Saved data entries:
===

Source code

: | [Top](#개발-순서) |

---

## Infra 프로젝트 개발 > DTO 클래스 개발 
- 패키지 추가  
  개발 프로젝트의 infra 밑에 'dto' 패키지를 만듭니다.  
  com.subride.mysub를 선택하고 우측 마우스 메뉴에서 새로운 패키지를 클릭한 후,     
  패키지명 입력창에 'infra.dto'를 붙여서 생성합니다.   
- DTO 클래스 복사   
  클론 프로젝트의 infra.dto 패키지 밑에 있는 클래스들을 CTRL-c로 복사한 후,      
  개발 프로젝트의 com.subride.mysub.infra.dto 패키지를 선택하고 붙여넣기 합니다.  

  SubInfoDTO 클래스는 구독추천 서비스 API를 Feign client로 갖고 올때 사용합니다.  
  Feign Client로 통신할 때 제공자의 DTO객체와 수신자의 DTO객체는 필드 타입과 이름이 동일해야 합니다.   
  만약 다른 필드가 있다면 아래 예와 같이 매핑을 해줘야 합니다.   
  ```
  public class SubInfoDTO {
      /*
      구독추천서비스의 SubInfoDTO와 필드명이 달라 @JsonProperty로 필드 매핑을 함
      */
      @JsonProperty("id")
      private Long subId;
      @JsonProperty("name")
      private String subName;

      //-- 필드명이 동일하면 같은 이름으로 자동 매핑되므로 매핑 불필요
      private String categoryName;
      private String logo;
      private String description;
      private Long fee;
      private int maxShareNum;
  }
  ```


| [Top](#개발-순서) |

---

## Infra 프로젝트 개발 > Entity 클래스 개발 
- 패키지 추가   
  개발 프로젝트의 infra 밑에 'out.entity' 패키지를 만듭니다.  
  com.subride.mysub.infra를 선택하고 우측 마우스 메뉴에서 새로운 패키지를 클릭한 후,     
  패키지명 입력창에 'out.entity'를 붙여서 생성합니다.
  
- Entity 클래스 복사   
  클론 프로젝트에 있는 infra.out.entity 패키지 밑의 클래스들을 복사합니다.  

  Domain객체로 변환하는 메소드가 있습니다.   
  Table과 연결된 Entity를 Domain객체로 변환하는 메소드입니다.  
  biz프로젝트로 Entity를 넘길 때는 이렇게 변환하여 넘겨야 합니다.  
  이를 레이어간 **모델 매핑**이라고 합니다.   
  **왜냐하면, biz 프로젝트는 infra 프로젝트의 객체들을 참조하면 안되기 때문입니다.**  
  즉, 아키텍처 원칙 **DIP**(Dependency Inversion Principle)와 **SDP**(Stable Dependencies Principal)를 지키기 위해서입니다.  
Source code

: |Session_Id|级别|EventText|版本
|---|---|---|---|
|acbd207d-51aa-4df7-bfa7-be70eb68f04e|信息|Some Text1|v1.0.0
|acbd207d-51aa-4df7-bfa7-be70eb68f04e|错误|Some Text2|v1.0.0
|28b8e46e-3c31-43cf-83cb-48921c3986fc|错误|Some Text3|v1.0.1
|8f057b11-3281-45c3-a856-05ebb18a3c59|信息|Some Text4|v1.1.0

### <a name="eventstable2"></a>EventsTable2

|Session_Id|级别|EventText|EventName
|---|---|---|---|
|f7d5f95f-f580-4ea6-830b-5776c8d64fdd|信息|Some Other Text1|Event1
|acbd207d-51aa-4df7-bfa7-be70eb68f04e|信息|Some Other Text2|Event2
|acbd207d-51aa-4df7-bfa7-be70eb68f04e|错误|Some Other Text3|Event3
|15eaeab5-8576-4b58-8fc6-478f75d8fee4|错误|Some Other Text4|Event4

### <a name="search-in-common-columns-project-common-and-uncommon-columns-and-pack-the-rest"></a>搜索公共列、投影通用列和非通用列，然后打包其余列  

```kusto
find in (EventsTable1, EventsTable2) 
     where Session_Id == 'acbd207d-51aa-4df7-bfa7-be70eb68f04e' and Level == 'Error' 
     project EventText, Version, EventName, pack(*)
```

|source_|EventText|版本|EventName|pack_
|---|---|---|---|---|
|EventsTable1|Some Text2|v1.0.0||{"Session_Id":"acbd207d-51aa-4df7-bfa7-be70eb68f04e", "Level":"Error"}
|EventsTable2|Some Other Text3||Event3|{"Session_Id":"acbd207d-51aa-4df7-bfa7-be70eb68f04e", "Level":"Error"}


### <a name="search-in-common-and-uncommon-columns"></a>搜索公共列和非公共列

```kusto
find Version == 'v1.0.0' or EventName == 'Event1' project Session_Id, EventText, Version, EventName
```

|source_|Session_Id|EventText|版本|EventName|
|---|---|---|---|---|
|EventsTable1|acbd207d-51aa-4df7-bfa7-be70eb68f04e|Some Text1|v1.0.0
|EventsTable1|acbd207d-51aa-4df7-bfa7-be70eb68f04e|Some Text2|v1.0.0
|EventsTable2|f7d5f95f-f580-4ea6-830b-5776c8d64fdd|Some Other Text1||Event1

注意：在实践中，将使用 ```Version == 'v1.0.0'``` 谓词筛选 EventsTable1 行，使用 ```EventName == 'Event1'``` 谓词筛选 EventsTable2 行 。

===

_Exercise prompt_
Nothing but a number should be given: the count of lines in the data above with the word "search".

_Result_
2